García remained quiet. Fucking broad! She’s going to keep talking about her dearly departed, as if any of that mattered. They say that Filiberto García rapes the widows of the men he kills. But now he’s a faggot.
“I should’ve insisted, I should’ve threatened to leave him, but he took me out of the whorehouse, so he never listened to me, he didn’t think what I said mattered. And that’s true, he took me out of the whorehouse — he was good to me.”
“Lately, did he have more money than usual?”
“I don’t know. Sometimes. A week ago he gave me some to pay the three months rent we owed and the bill at the grocery store. And he bought me a pair of stockings. That’s how he was. But now they’ve gone and killed him. And the police don’t want to tell me anything. They just wanted me to identify the body. The night before last I waited up for him all night and only yesterday afternoon did they come to tell me. That’s how you are, you policemen. And then I talked to General Miraflores, who’s helped us so many times. I just wanted them to give me his body so I could hold a wake and bury him. But he didn’t want to do anything, he didn’t even want to talk to me. That’s what his assistant said, that the general didn’t want to talk to me and that he had nothing to do with Luciano. Fair weather friends.”
“Who hired him for the job he was doing?”
“I don’t know what he was doing. He said it was something big, very big. That’s what he said.
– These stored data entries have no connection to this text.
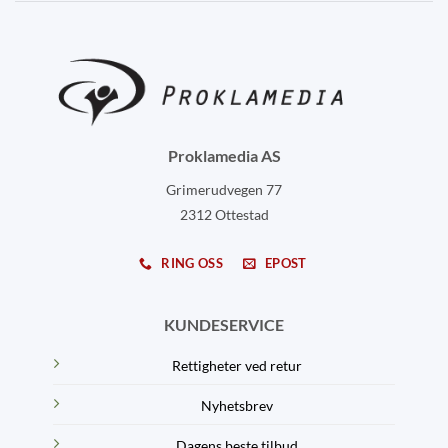
Proklamedia AS
Grimerudvegen 77
2312 Ottestad
RING OSS
EPOST
KUNDESERVICE
Rettigheter ved retur
Nyhetsbrev
Dagens beste tilbud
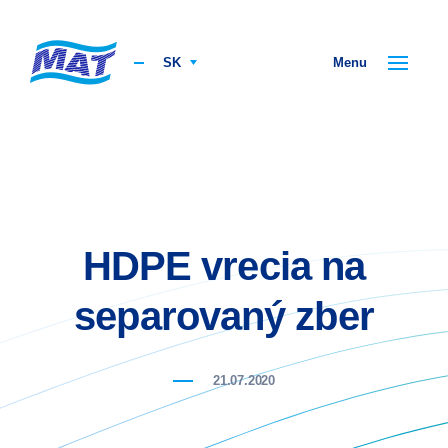
SK
Menu
HDPE vrecia na
separovaný zber
21.07.2020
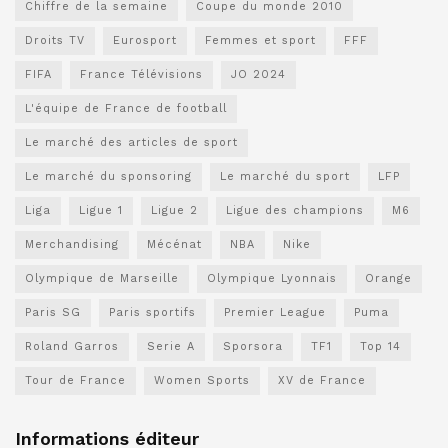
Chiffre de la semaine
Coupe du monde 2010
Droits TV
Eurosport
Femmes et sport
FFF
FIFA
France Télévisions
JO 2024
L'équipe de France de football
Le marché des articles de sport
Le marché du sponsoring
Le marché du sport
LFP
Liga
Ligue 1
Ligue 2
Ligue des champions
M6
Merchandising
Mécénat
NBA
Nike
Olympique de Marseille
Olympique Lyonnais
Orange
Paris SG
Paris sportifs
Premier League
Puma
Roland Garros
Serie A
Sporsora
TF1
Top 14
Tour de France
Women Sports
XV de France
Informations éditeur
I didn’t want him to get involved in those big things, but he never paid any attention to what I said. We’ve never had anything to do with those big things, they aren’t for us. We deal in small things, things for people who did time or who worked in a whorehouse. And now he’s dead, sir, dead, and the person who killed him, what did he know about how good he was to me? What did he know about the things he said to me? What did he know about how he took me out of the whorehouse because I was so unhappy there, because I was never happy there? But that’s something they don’t understand, men who kill. They don’t realize, when they do that, that there’s no going back.”